Still pitching, Dick Fitzgerald ’57 has won more than 600 baseball games
His constant companion has been with Dick Fitzgerald ’57 throughout the years and across many miles. For the past six decades plus, he has tossed this companion away well over one million times; every time it has come back to him. Baseball has a funny way of getting into the blood and then staying there.
Fitzgerald’s days as a pitcher have included a five-year stint in the Baltimore Orioles organization. He played as high as Class AAA ball as his minor-league tour took him to such baseball outposts as York, Pennsylvania; Columbus, Georgia; Vancouver, British Columbia; and Seattle, Washington.
During his time in the minors, Fitzgerald had brushes with some of the game’s all-time greats. He pitched to sluggers Willie Mays and Harmon Killebrew, and shared a house with slick-fielding Brooks Robinson.
Now 73, Fitzgerald continues to pitch in the Puget Sound Senior Baseball League, where his teammates include two of his sons.
In 2005, Fitzgerald played on an international baseball tour that took him to Japan, China, the Philippines, Australia, Sri Lanka, Egypt, Italy, and France. The same year, in a nod to his longevity and prolonged success in the game, the Seattle Mariners asked Fitzgerald to throw out the ceremonial first pitch before the team faced the Philadelphia Phillies in an inter-league tilt.
“[The Mariners] asked me to throw out the first pitch because I was 70 and had won more than 600 games in my career,” Fitzgerald says. “They scheduled it when the Phillies were in town because Philly is my hometown.”
How was the pitch? It was about a foot outside, according to a newspaper account of the event. When asked about the delivery, Fitzgerald deadpanned that he could have thrown a strike if he had gotten to throw a few warm-up tosses, as he had been promised.
But as he knows, things rarely go as intended and on schedule. Take Fitzgerald’s career path, for instance.
“When I was 17 years old, I came home one day and told my Dad that after I finished high school I was signing with the St. Louis Browns for $200 a month,” he recalls. “My Dad quickly responded by saying, ‘The hell you are! You’re going to college for at least two years before you play any professional ball. That way, at least you will get a good start on your education.

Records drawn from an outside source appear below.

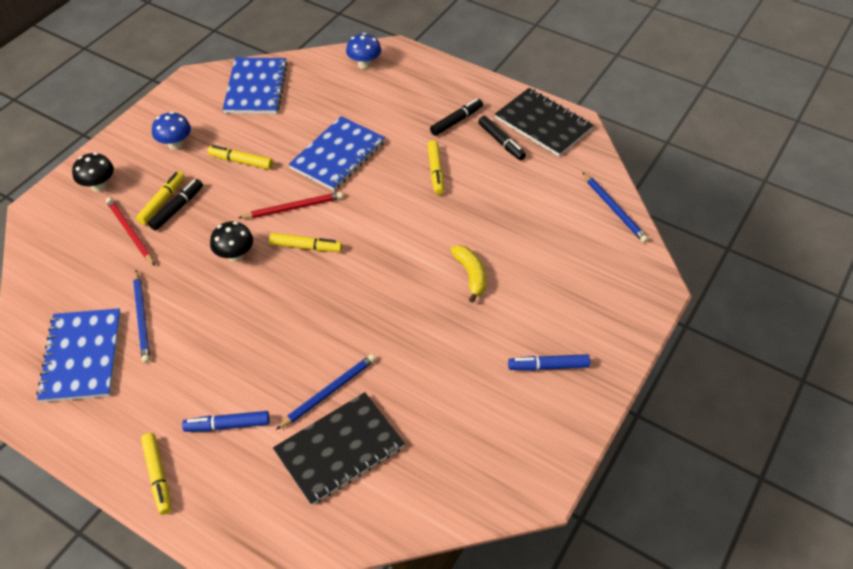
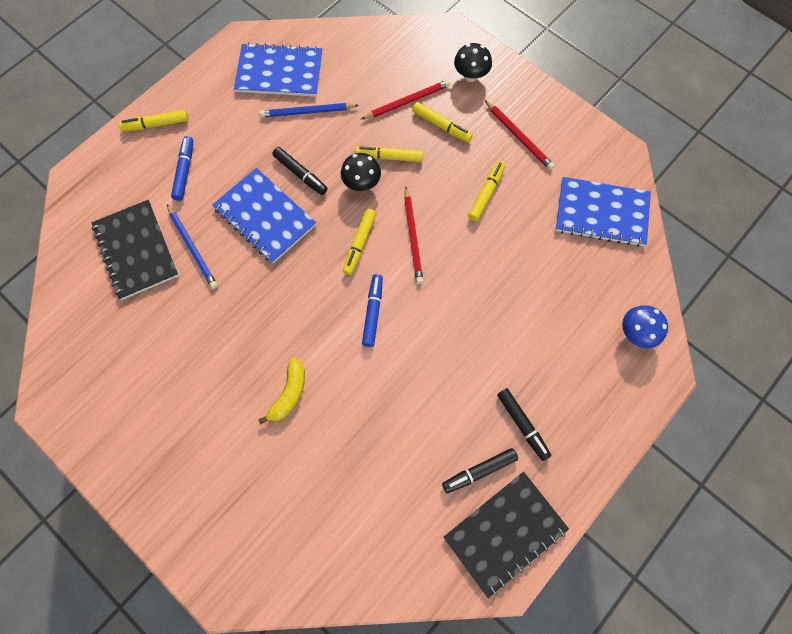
camera: 100 degrees right, 20 degrees up
(175, 144) = (519, 136): blue mushroom -> red pencil
(177, 208) = (430, 138): black marker -> black marker (300, 174)
(338, 155) = (482, 286): blue notebook -> blue notebook (265, 216)
(436, 171) = (442, 385): yellow marker -> yellow marker (389, 157)
(471, 275) = (289, 393): yellow banana -> yellow banana turned 60 degrees counterclockwise
(548, 366) = (162, 444): blue marker -> blue marker (373, 312)
(614, 209) = (347, 581): blue pencil -> none

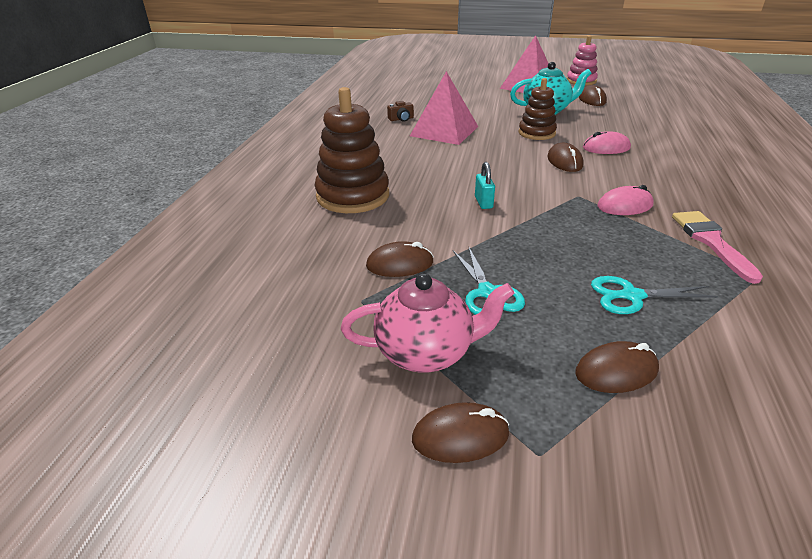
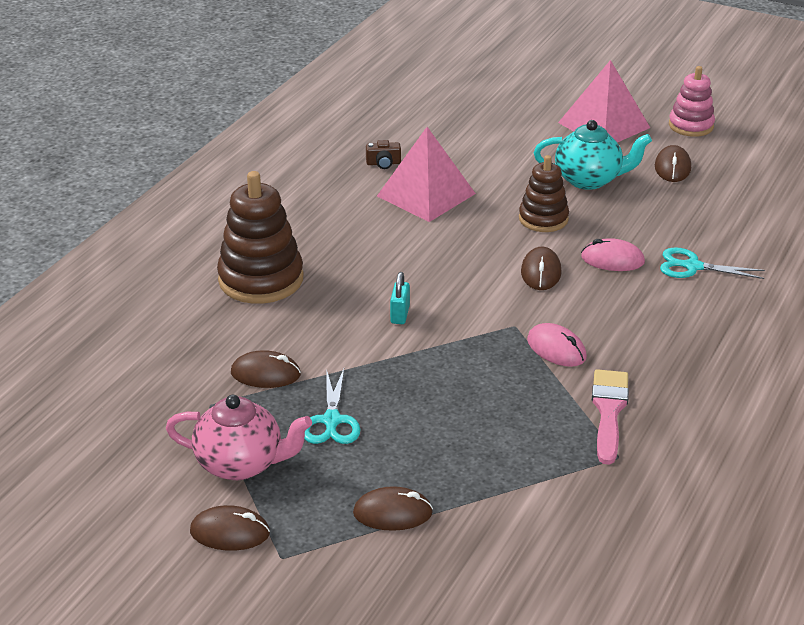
camera: 15 degrees right, 0 degrees up
(624, 206) = (556, 349): pink mouse -> pink mouse turned 45 degrees clockwise
(632, 296) = (468, 451): turquoise scissors -> turquoise scissors (692, 266)

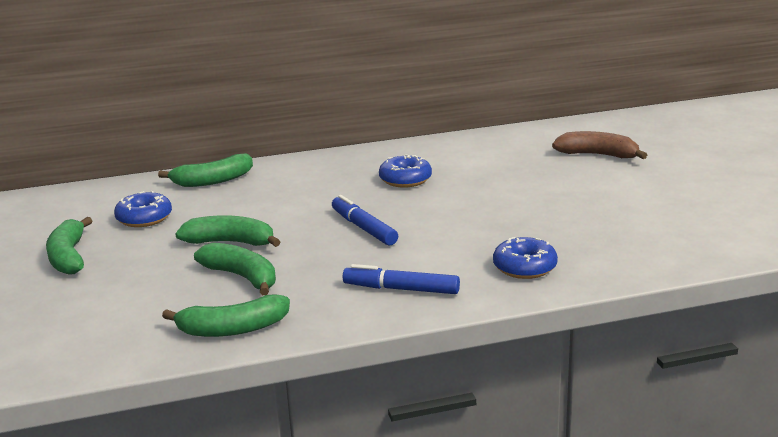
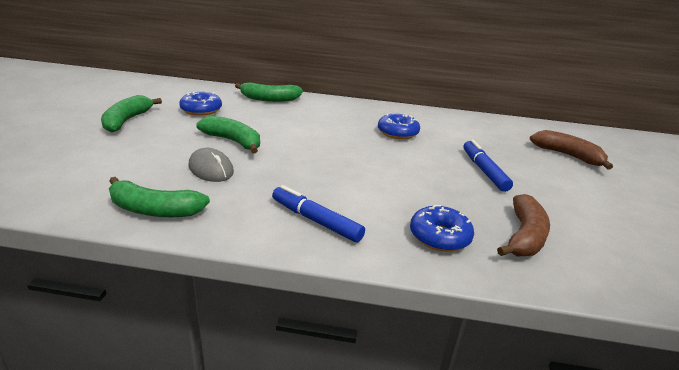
camera: 20 degrees right, 5 degrees up
(242, 277) = (211, 169): green banana -> grey mouse
(363, 228) = (335, 159): blue marker -> blue marker (484, 170)
(597, 244) = (524, 236): none -> brown banana

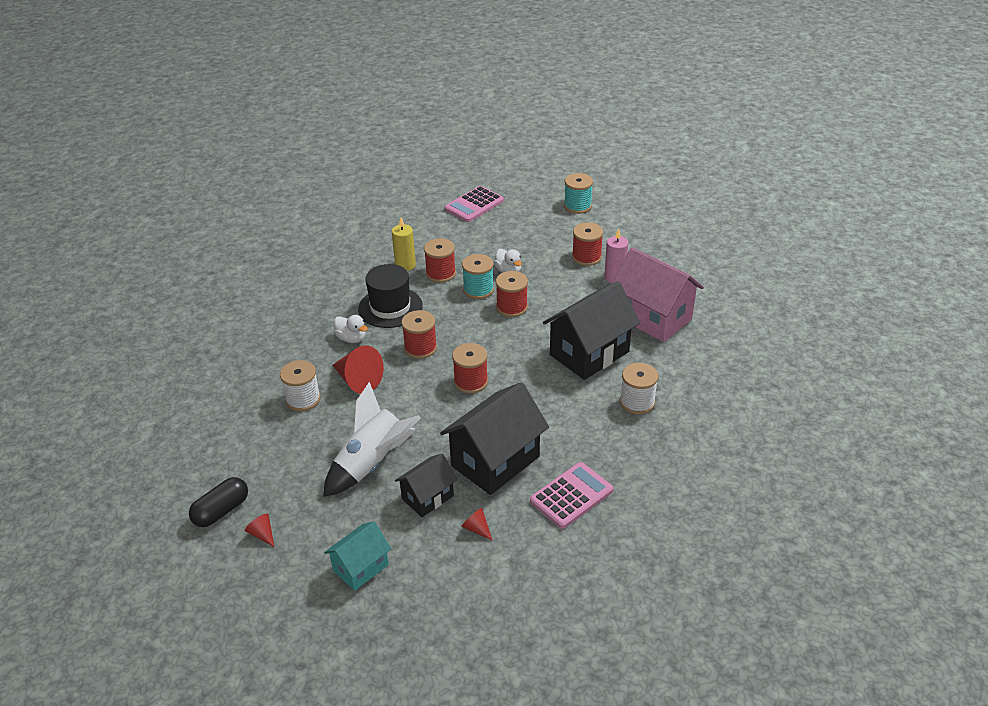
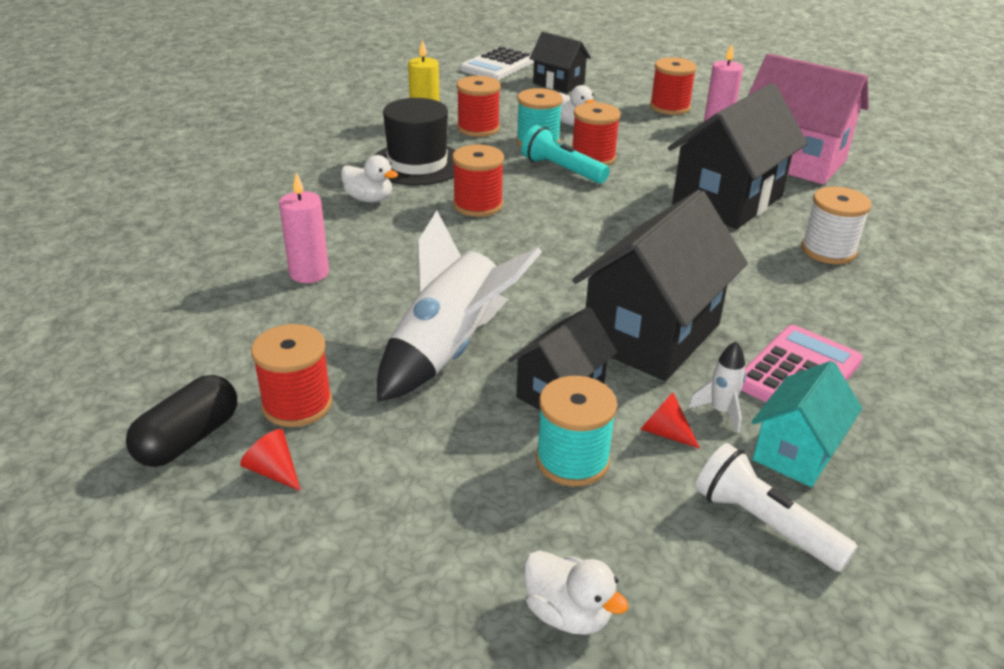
camera: 10 degrees left, 5 degrees down
(303, 399) = (309, 273): white spool -> pink candle
(358, 380) = (393, 246): red cone -> none
(361, 568) = (476, 512): turquoise house -> turquoise house (796, 452)
(390, 626) = (567, 613): none -> white duck
(471, 382) = (569, 239): red spool -> red spool (297, 404)
(474, 205) = (498, 65): pink calculator -> white calculator
(486, 318) = (562, 170): none -> turquoise flashlight
(508, 588) = (764, 523): none -> white flashlight
(513, 227) = (558, 83): none -> black house
(514, 518) = (720, 411): none -> white rocket
(577, 206) = (633, 63): turquoise spool -> turquoise spool (572, 460)

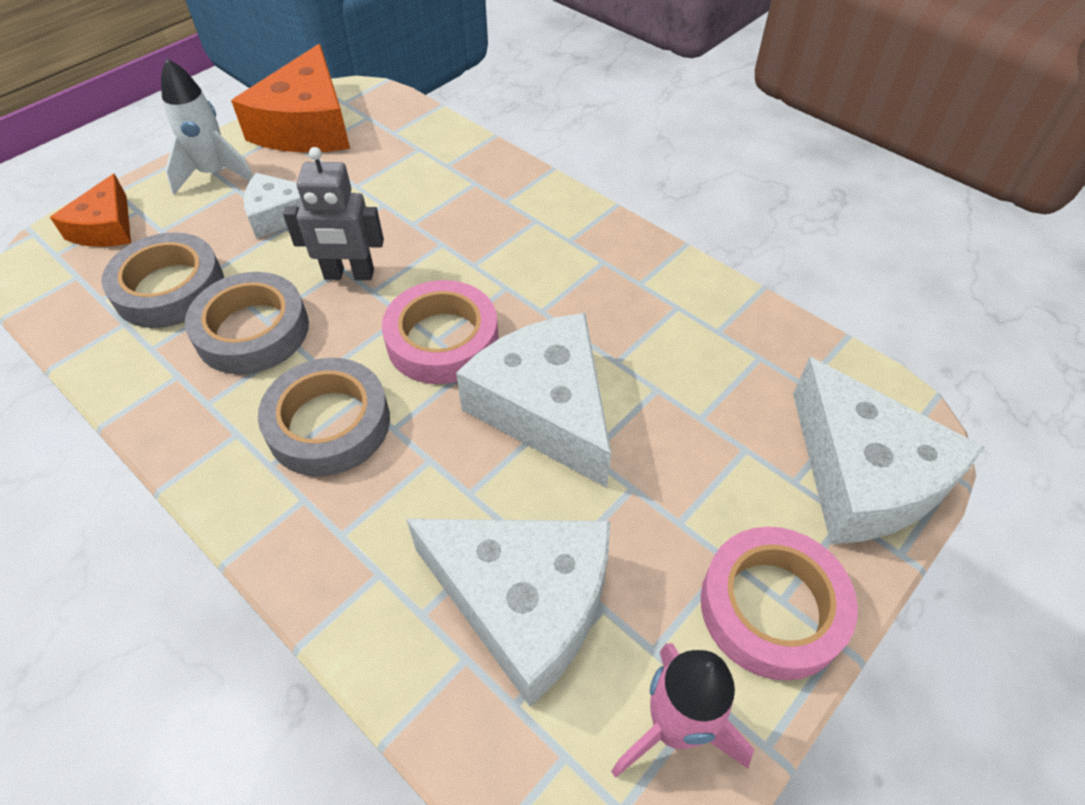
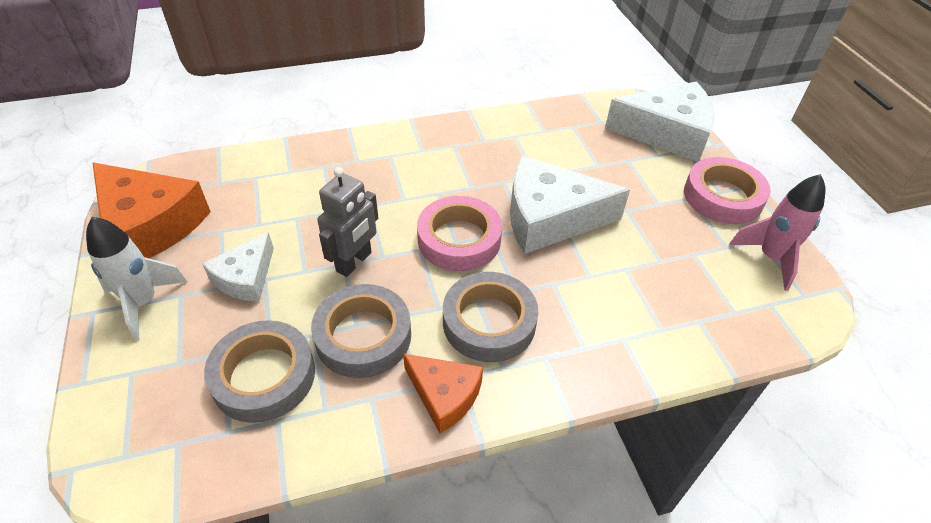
camera: 60 degrees left, 5 degrees down
(106, 227) = (130, 403): orange cheese -> orange cheese (444, 395)
(524, 602) = (676, 282): white cheese -> none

If you sign now, you’ll never get a college degree.’”
Lafayette gave Fitzgerald a baseball scholarship. After his sophomore year, he signed with Baltimore and at the urging of his father, Fitzgerald “paid back” Lafayette by providing a four-year baseball scholarship for a future player.
He returned to Lafayette for three more years, taking courses during off-season winter months to get his B.S. in business administration.
“A lot of colleges wouldn’t have allowed me to do that,” Fitzgerald points out. “While I was playing professional baseball for five years, I only met four other guys who had ever gone to college and only one of them who had actually graduated. In those days, if you didn’t sign right out of high school, you were pretty much doomed in pro baseball. I will always be grateful to Lafayette College for being flexible and allowing me to finish up on a part-time basis to get my degree—the only one I ever got.”
After giving up on baseball as a profession, Fitzgerald worked first in banking and then insurance. While working in the latter field, he teamed up with Phillies great Robin Roberts and others in a business venture. When the company opened an office in Seattle, Fitzgerald headed west to run it.
As for baseball, Fitzgerald continued to lace ’em up each spring, year after year, decade after decade. His fastball still tops out at 75-plus m.p.h. and, after full knee replacement surgery several years ago, his body still holds up to the rigors of the season. Baseball is still a fun game for Fitzgerald, although each time this rubber-armed marvel takes the mound now, it means just a little bit more.